▸ **INSTRUCTION**:
In the records below, find each line with "nuôi" and copy it.
++++ EXTRACTED ENTRIES
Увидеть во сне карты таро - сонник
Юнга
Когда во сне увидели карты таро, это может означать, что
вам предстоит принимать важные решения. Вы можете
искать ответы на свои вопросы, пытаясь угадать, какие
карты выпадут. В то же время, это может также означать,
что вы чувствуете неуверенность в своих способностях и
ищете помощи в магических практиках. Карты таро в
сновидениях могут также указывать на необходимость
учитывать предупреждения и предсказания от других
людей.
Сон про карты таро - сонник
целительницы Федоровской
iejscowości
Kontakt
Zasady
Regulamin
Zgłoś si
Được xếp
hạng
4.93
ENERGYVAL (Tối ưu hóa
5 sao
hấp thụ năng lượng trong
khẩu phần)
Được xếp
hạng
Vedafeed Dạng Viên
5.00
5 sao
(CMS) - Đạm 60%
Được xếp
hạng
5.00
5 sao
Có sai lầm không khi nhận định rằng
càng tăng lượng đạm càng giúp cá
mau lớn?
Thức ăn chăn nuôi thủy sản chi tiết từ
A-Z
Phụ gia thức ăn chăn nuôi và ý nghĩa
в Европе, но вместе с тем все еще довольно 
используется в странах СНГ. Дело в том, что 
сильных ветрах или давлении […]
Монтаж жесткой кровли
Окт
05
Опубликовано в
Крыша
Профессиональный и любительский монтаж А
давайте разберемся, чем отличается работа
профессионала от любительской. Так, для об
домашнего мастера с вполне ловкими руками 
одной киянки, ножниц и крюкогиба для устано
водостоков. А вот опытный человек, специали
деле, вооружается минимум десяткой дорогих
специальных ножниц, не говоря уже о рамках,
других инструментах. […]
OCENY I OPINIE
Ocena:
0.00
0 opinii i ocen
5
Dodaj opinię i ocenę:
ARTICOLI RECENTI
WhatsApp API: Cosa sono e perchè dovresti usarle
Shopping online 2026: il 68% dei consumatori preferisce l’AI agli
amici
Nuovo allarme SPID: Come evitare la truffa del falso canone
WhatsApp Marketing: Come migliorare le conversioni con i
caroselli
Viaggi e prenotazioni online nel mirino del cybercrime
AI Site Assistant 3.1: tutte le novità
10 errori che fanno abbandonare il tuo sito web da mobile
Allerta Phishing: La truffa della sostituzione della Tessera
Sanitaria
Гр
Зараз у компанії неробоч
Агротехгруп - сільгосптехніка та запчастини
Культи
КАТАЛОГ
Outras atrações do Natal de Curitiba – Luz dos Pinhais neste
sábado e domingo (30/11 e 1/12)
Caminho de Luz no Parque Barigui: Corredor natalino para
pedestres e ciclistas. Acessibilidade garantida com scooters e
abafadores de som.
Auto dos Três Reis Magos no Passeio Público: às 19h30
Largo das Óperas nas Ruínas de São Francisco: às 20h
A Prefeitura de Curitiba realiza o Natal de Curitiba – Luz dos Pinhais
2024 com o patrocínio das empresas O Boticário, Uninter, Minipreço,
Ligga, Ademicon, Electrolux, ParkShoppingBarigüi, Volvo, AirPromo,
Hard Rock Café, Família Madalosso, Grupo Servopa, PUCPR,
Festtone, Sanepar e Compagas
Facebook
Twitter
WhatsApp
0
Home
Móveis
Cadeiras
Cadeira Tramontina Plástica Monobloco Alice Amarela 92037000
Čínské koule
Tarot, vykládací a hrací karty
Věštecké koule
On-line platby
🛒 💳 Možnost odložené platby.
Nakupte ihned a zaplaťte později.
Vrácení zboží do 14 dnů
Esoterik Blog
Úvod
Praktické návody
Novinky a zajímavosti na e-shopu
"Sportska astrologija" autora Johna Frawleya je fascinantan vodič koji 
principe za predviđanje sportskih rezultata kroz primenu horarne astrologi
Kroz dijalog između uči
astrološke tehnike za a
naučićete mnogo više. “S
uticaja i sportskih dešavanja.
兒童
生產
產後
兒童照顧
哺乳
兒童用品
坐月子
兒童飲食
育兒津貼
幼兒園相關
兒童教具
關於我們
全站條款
++++++++
▸ **RESULT OF THE TASK**:
Thức ăn chăn nuôi thủy sản chi tiết từ
Phụ gia thức ăn chăn nuôi và ý nghĩa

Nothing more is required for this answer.